Was KLENCKE dabei „Acupunctur“ nennt, hat wahrscheinlich mit dem, was wir heute darunter verstehen, nichts zu tun, doch abgesehen davon „darf, wie KLENCKE zugeben muss, „nicht geleugnet werden, daß der Nadelreiz, verbunden mit reizender Einreibung, überhaupt Hautreiz, gegen mancherlei Krankheitsfälle, namentlich Rheumatismen, innere Congestionen, Ausschwitzungen, partielle Lähmungen, oberflächliche Drüsenschwellungen durch Ableitung und Belebung heilsam wirken kann; aber wenn da behauptet wird, daß der Baunscheidtismus ein Mittel gegen Blutentmischungskrankheiten (Dyskrasien), Fieberzuständen, Hämorrhoiodalleiden, überhaupt alle chronischen Allgemeinleiden sei, und wenn man mehr davon verheißt, als was in solchen Fällen eine spanische Fliege, Pustelsalbe oder irgend ein anderer Hautreiz auszuüben vermag, so ist das entweder Selbsttäuschung oder Charlatanerie.“ Denn, so KLENCKE, das geheimnisvolle Oel, das Baunscheidt zur Pustelbildung nimmt, „hat sich ... bei Untersuchung in einem gerichtlichen Verfahren als das billige Crotonöl erwiesen, welches die Ärzte immer schon als Reizmittel dieser Art kannten und benutzten.“

Wir begegnen allerdings in einem biologisch-medizinischen Taschenbuch von 1938 noch der Feststellung: „Als unspezifische Reizbehandlung hat das Baunscheidtverfahren, ebenso wie alle Derivantien, d.h. ableitenden Mittel, ein praktisch unbegrenztes Wirkungsfeld. Für die Anwendung kommen in Betracht die verschiedensten akuten und chronischen Entzündungen, Exsudate, Krämpfe, Schmerzen und Lähmungen. Also etwa entsprechend der Indikation von Cantharidenpflaster; nur ist das B.-Verfahren weniger beschwerlich, von nachhaltigerer Wirkung, auf größeren Stecken anwendbar.“ Besonders gute Erfolge hat das Verfahren bei gichtischen und rheumatischen Beschwerden. Vor allem in den Wechseljahren der Frau. Noch bedeutungsvoller ist jedoch die z.T. schon von QUINCKE gemachte Beobachtung, „wonach u.a. unheilbare Rückenmarks-Erkrankungen, Tabes, multiple Sklerose, Syringomyelie, Myelitis durch das Baunscheidt-Verfahren günstig zu beeinflussen sind.

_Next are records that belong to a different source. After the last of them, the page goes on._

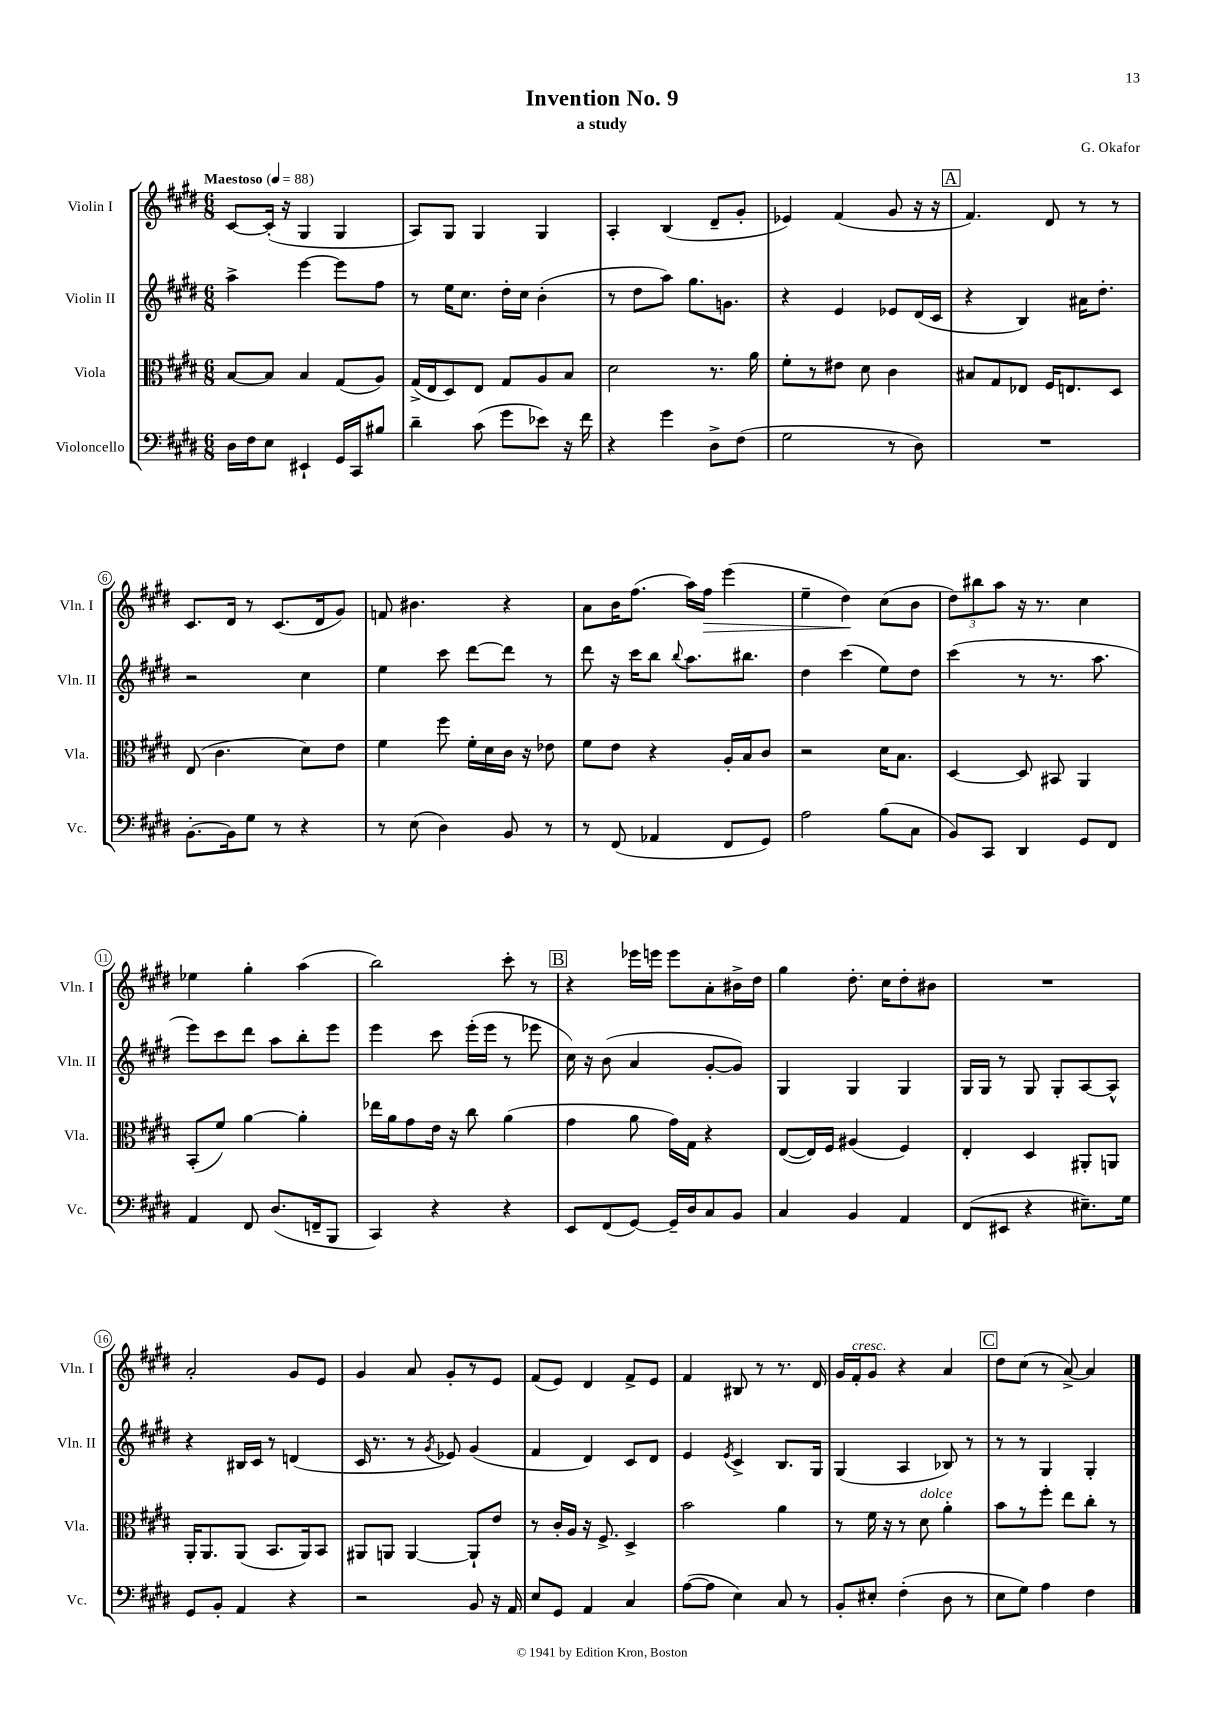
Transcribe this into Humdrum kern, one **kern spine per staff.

**kern	**kern	**kern	**kern
*staff4	*staff3	*staff2	*staff1
*clefF4	*clefC3	*clefG2	*clefG2
*k[f#c#g#d#]	*k[f#c#g#d#]	*k[f#c#g#d#]	*k[f#c#g#d#]
*M6/8	*M6/8	*M6/8	*M6/8
*MM88	*MM88	*MM88	*MM88
16D#	[8B	4aa^	[8c#
16F#	.	.	.
8E	8B]	.	(16c#']
.	.	.	16r
4EE#`	4B	[4eee	4G#
16GG#	(8G#	8eee]	4G#
16CC#	.	.	.
8B#	8A)	8ff#	.
=	=	=	=
4d#~	(16G#^	8r	8A)
.	16E	.	.
.	8D#)	16ee	8G#
.	.	8.cc#	.
(8c#	8E	.	4G#
8g#	8G#	16dd#'	.
.	.	16cc#	.
8e-)	8A	(4b'	4G#
16r	8B	.	.
16f#	.	.	.
=	=	=	=
4r	2d#	8r	4A'
.	.	8dd#	.
4g#	.	8aa)	(4B
.	.	8.gg#	.
8D#^	8.r	.	8d#~
.	.	8.g	.
(8F#	.	.	8g#'
.	16a	.	.
=	=	=	=
2G#	8f#'	4r	4e-)
.	8r	.	.
.	8e#	4e	(4f#
.	8d#	.	.
8r	4c#	8e-	8g#
8D#)	.	(16d#	16r
.	.	16c#	16r
=	=	=	=
2.r	8B#	4r	4.f#)
.	8G#	.	.
.	8E-	4B)	.
.	16F#	.	8d#
.	8.E	.	.
.	.	16a#	8r
.	.	8.dd#'	.
.	8D#	.	8r
=	=	=	=
[8.BB'	(8E	2r	8.c#
.	4.c#	.	.
16BB]	.	.	16d#
8G#	.	.	8r
8r	.	.	(8.c#
4r	8d#)	4cc#	.
.	.	.	16d#
.	8e	.	8g#)
=	=	=	=
8r	4f#	4ee	8f
(8E	.	.	4.b#
4D#)	8ff#	8ccc#	.
.	16f#'	[8ddd#	.
.	16d#	.	.
8BB	16c#	8ddd#]	4r
.	16r	.	.
8r	8e-	8r	.
=	=	=	=
8r	8f#	8ddd#	8a
(8FF#	8e	16r	16b
.	.	16ccc#	(8.ff#
4AA-	4r	8bb	.
.	.	8qqbb	.
.	.	8.aa	16aa)
.	.	.	16ff#
8FF#	16A'	.	(4eee
.	16B	8.bb#	.
8GG#)	8c#	.	.
=	=	=	=
2A	2r	4dd#	4ee~
.	.	(4ccc#	4dd#)
(8B	16d#	8ee)	(8cc#
.	8.B	.	.
8C#	.	8dd#	8b
=	=	=	=
8BB)	[4D#	(4ccc#	12dd#)
.	.	.	12bb#
8CC#	.	.	.
.	.	.	12aa
4DD#	8D#]	8r	16r
.	.	.	8.r
.	8BB#	8.r	.
8GG#	4AA	.	4cc#
.	.	8.aa	.
8FF#	.	.	.
=	=	=	=
4AA	(8BB'	8eee)	4ee-
.	8f#)	8ccc#	.
8FF#	[4a	8ddd#	4gg#'
(8.D#	.	8aa	.
.	4a']	8bb'	(4aa
16FF~	.	.	.
8BBB	.	8eee	.
=	=	=	=
4CC#)	16ee-	4eee	2bb)
.	16a	.	.
.	8g#	.	.
4r	16e	8ccc#	.
.	16r	.	.
.	8cc#	(16eee'	.
.	.	16eee	.
4r	(4a	8r	8ccc#'
.	.	8eee-	8r
=	=	=	=
8EE	4g#	16cc#)	4r
.	.	16r	.
(8FF#	.	(8b	.
[8GG#)	8a	4a	16eee-
.	.	.	16eee
16GG#~]	16g#)	.	8eee
16D#	16G#	.	.
8C#	4r	[8g#'	8a'
8BB	.	8g#])	16b#^
.	.	.	16dd#
=	=	=	=
4C#	([8E	4G#	4gg#
.	16E])	.	.
.	16F#	.	.
4BB	(4A#	4G#	8.dd#'
.	.	.	16cc#
4AA	4F#)	4G#	8dd#'
.	.	.	8b#
=	=	=	=
(8FF#	4E'	16G#	2.r
.	.	16G#	.
8EE#	.	8r	.
4r	4D#	8G#	.
.	.	8G#'	.
8.E#~)	8AA#'	[8A	.
.	8AA	8A^^]	.
16G#	.	.	.
=	=	=	=
8GG#	16AA'	4r	2a'
.	8.AA	.	.
8BB'	.	.	.
4AA	(8AA	16B#	.
.	.	16c#	.
.	8.BB	8r	.
4r	.	(4d	8g#
.	16AA)	.	.
.	8BB	.	8e
=	=	=	=
2r	8AA#	16c#	4g#
.	.	8.r	.
.	8AA	.	.
.	[4AA	8r	8a
.	.	8qg#	.
.	.	8e-)	8g#'
8BB	8AA`]	(4g#	8r
16r	8e	.	8e
16AA	.	.	.
=	=	=	=
8E	8r	4f#	(8f#
8GG#	16c#'	.	8e)
.	16A	.	.
4AA	16r	4d#)	4d#
.	8.F#^	.	.
4C#	4D#^	8c#	8f#^
.	.	8d#	8e
=	=	=	=
([8A	2b	4e	4f#
8A]	.	.	.
.	.	8qe	.
4E)	.	4c#^	8B#
.	.	.	8r
8C#	4a	8.B	8.r
8r	.	.	.
.	.	16G#	16d#
=	=	=	=
8BB'	8r	(4G#	16g#
.	.	.	16f#'
8E#'	16f#	.	8g#
.	16r	.	.
(4F#'	8r	4A	4r
.	8d#	.	.
8D#	4a'	8B-)	4a
8r	.	8r	.
=	=	=	=
8E	8b	8r	8dd#
8G#)	8r	8r	(8cc#
4A	8ff#'	4G#	8r
.	8ee	.	[8a^)
4F#	8cc#'	4G#'	4a]
.	8r	.	.
==	==	==	==
*-	*-	*-	*-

Dennoch gilt der Baunscheidtismus heute weitgehend als historisch. So erklärt z.B. Dr.C.H.SCHAUENBURG 1876 in seinem „...Lehrbuch über Baunscheidt’s Lebenswecker für Laien und Ärzte“: „Meine Erfahrungen gehen dahin, daß durch die Awendung des sogenannten ‘Lebensweckers’ weder gesunden noch kranken lndividuen irgend ein Nachteil zugefügt werden kann, selbst nicht von Nichtärzten,“ da nennt „Der Gesundheits-Brockhaus“ den Baunscheidtismus eine „gefährliche Methode“ und verweist dabei auf das in BAUNSCHEIDTs Originalrezept enthaltene Crotonöl (Oleum crotoni bzw. Oleum Tiglii), das er als „eines der stärksten Karuinogene“ nennt, während es vom wohl kompetenteren „HUNIUS“ als Kokarzinogen bezeichnet wird. Auch das, als Alternative angewandte Senföl (Oleum Sinapis) ist kaum mehr zu erhalten. Eine gewisse Alternative wird erreicht, indem man die Stichstellen einfach mit Hilfe eines Wattebauschs ganz dünn mit scharfem Senf einreibt, der natürlich schon für sich selbst ein Hautreizmittel ist. Man muss aber daran denken, dass es nur noch wenige Patienten gibt, die sich in einer Zeit, in der mit „Pillen“ und Spritzen und Salben behandelt wird, der Prozedur des Baunscheidtierens unterziehen wollen.